*What this task involves*
Pull every line with "данных" from the material.

+ + + +

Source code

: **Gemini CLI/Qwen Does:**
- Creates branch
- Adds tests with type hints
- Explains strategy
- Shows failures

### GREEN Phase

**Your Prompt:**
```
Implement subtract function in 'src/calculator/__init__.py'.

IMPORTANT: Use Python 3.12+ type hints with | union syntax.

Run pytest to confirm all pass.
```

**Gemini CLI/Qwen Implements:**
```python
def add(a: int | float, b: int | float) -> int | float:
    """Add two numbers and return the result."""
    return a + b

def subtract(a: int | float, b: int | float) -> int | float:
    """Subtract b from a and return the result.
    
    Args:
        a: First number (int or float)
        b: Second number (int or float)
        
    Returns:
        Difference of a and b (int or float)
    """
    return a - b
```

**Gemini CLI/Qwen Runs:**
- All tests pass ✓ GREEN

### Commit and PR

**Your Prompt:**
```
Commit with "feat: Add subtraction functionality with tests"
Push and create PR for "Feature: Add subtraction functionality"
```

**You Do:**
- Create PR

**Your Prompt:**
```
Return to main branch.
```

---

+ + + +

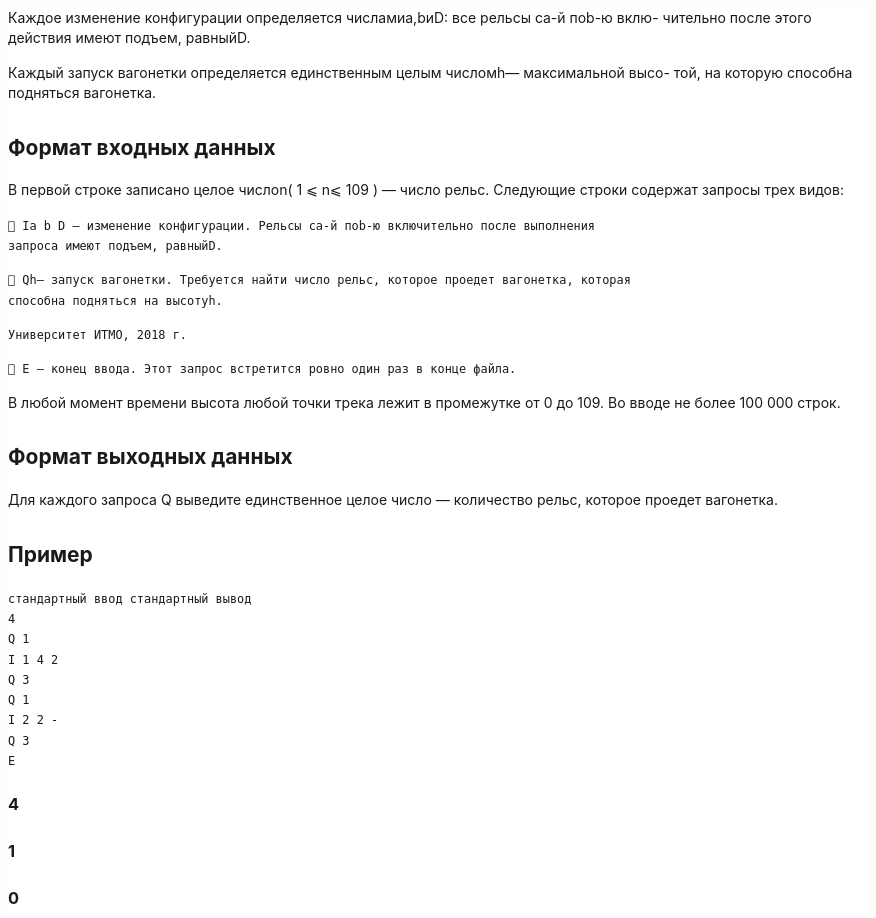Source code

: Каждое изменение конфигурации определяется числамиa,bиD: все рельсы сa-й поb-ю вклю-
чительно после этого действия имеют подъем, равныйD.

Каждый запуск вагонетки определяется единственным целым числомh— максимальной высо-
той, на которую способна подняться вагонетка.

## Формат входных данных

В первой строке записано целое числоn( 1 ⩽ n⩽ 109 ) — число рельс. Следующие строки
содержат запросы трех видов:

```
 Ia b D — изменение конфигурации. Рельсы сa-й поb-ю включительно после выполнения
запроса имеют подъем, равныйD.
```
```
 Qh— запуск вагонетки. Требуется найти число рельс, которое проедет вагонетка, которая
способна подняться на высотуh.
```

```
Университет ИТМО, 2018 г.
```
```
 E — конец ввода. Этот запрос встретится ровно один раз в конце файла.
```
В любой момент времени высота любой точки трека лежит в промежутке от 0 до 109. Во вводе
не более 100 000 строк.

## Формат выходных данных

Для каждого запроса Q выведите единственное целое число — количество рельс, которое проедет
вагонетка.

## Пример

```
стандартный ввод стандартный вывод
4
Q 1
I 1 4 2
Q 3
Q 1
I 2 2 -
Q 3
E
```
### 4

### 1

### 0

+ + + +

*Exercise solution*
## Формат входных данных
## Формат выходных данных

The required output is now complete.